As has been his wont for some time, Armitage read “The Christening,” a poem that as yet appears in none of his collections. That’s probably as it should be, since the poem gains considerably from the man’s low-key delivery. By the end of the poem, the auditorium was rippling with chuckles. Also on the roster was “The Shout,” from The Universal Home Doctor, a subtle heartbreaker about a classmate, a “boy whose name and face I don’t remember,” yet who cannot be forgotten for reasons that become clear only in the last lines.
Since Daniel Radcliffe name-checked him in a recent interview, Armitage came in for a bit of kidding about being Harry Potter’s favorite poet. “You can’t understand the pressure of being the favorite poet of the boy wizard,” Armitage drawled, and it was doubly funny because with his northern England accent and dry delivery, Armitage sounds like he wouldn’t feel pressured writing verse on the rim of an erupting volcano.
Armitage was followed by Hoagland, who was uncomfortably aware of coming onstage after one of poetry’s international bigfoots, and it unfortunately led him to stumble and come off overly earnest and deferential. But I liked what I heard well enough to buy some of Hoagland’s books sight unread, and I expect I’ll have more things to say about him — good things, too — down the line.
As a writer whose novel went out to editors just as the wave of publishing layoffs was rolling in, I appreciated this note on the “hurry up and wait” aspect of publishing.
Do you have to “know someone” in order to get published?

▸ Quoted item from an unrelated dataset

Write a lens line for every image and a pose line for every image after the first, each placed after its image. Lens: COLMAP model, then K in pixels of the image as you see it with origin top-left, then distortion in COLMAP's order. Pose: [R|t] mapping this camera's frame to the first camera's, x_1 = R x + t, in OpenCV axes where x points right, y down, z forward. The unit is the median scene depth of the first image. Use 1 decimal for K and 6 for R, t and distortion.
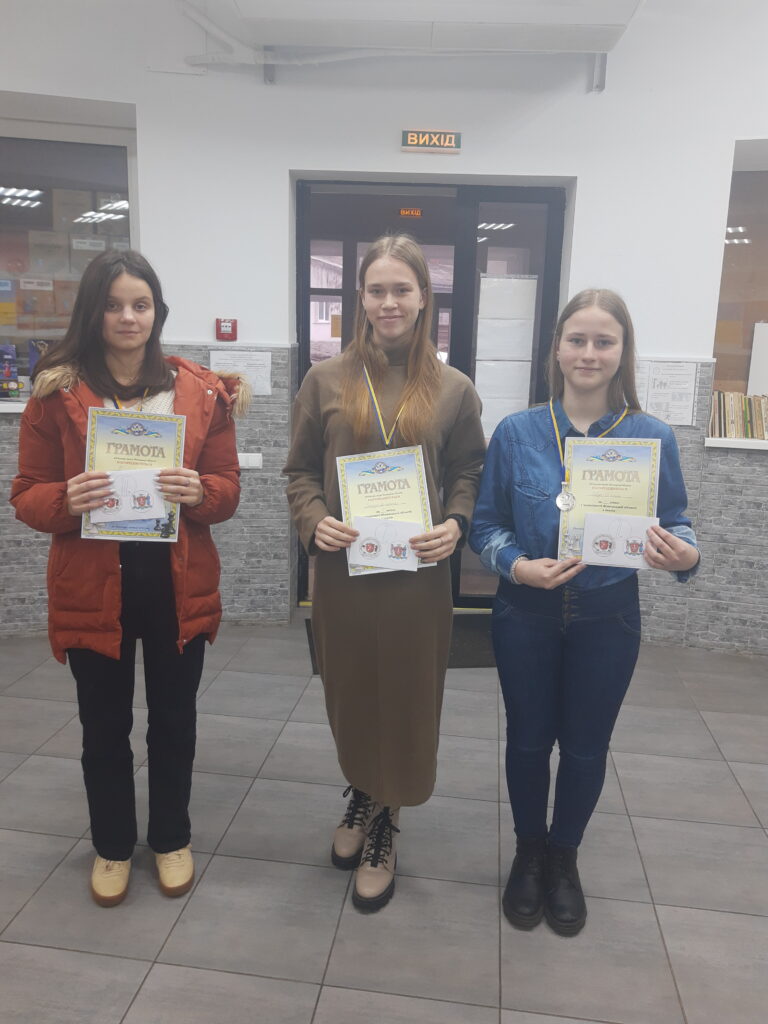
lens RADIAL K [[778.9, 0, 387.1], [0, 778.9, 504.6], [0, 0, 1]] dist [0.039308, -0.088213]
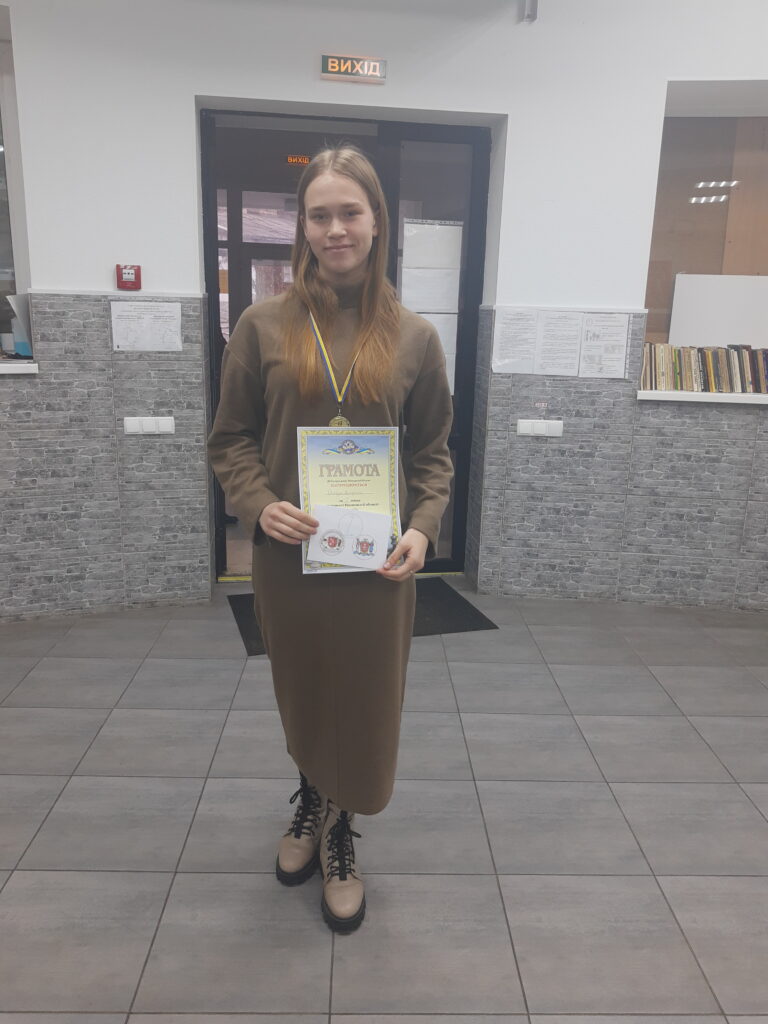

In a word: No.
“I’ve never been able to use a research assistant. If I don’t do my own reporting, I don’t get a feel for the subject. You miss insights that way. You need the detail. When you write, it takes a lot of mash to make good whiskey, or that’s what they say.”
Created in 1975 by Brian Eno and Peter Schmidt, Oblique Strategies is a deck of cards suggesting ways out of creative dilemmas. After the 1975 edition sold out, Schmidt and Eno created a 1978 and a 1979 edition, each slightly different. Following Schmidt’s death in 1980, Eno produced a fourth edition in 1996 commissioned as a Christmas gift by artist Peter Norton and never made available to the public. The first three editions are now rare and expensive collector-bait, but if you’re blocked in your work and in need of a mental shake-up there’s an online edition that lets you draw cards in sequence or elect a random choice.